Dataset records
:::

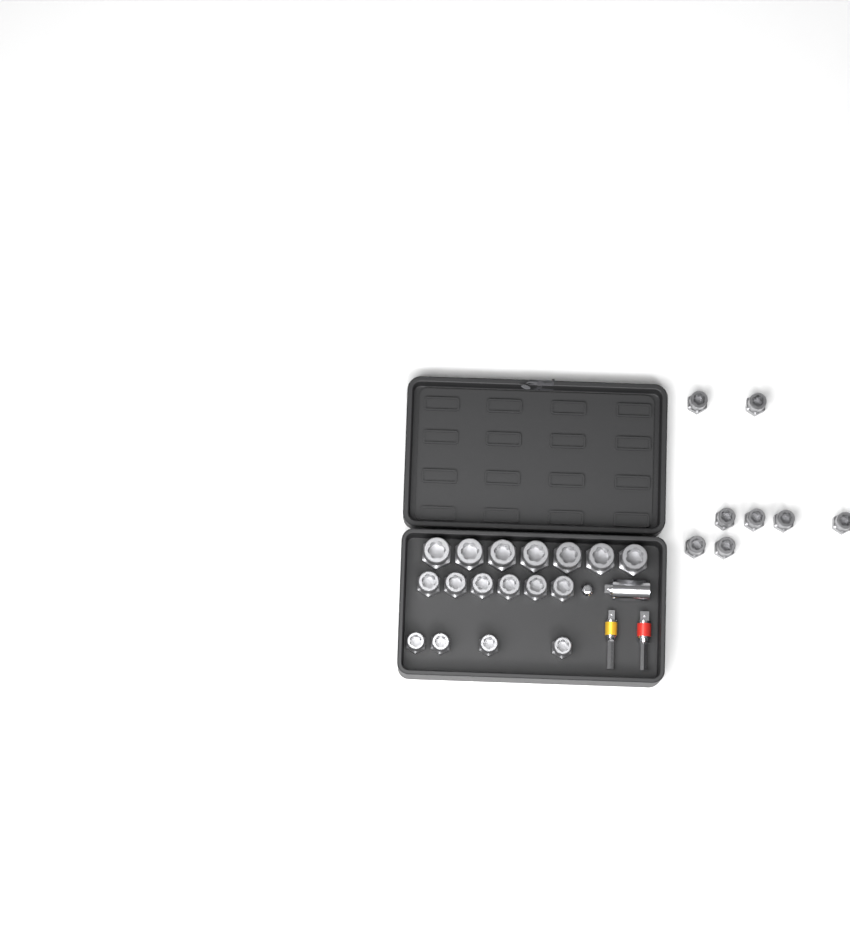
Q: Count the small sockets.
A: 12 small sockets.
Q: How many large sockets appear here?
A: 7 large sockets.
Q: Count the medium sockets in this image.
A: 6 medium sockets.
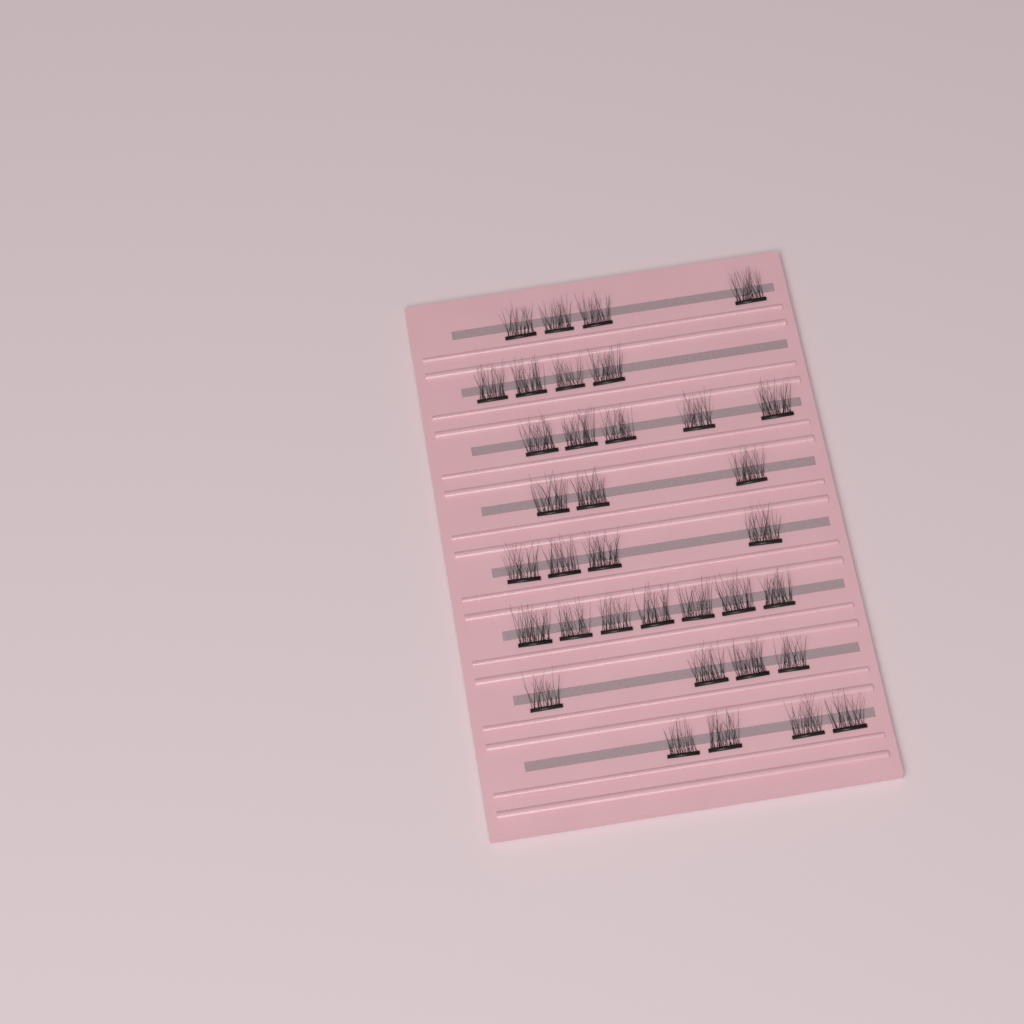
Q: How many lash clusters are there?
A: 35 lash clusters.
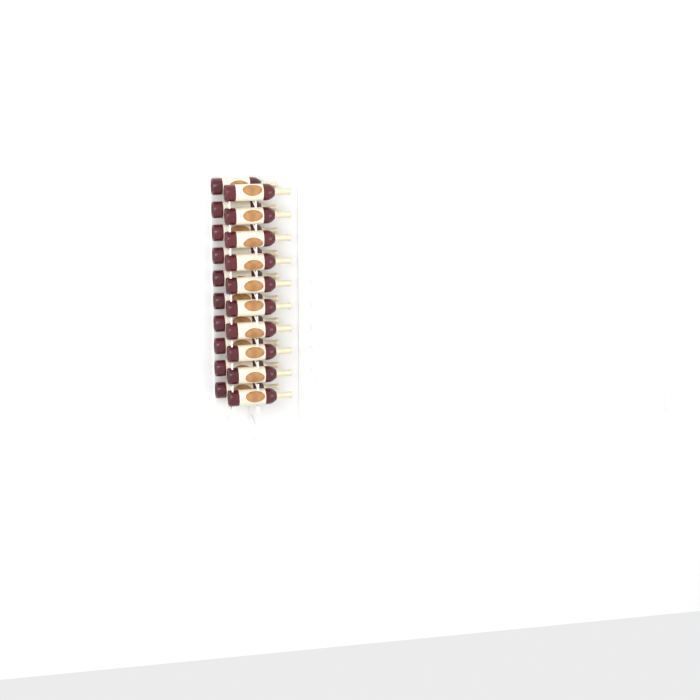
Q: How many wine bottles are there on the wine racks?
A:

:::

WHAT NEEDS TO BE DONE:
Could you copy out every line of the records above without changing anything, but leave out the pictures?

RESULT:
Q: Count the small sockets.
A: 12 small sockets.
Q: How many large sockets appear here?
A: 7 large sockets.
Q: Count the medium sockets in this image.
A: 6 medium sockets.
Q: How many lash clusters are there?
A: 35 lash clusters.
Q: How many wine bottles are there on the wine racks?
A:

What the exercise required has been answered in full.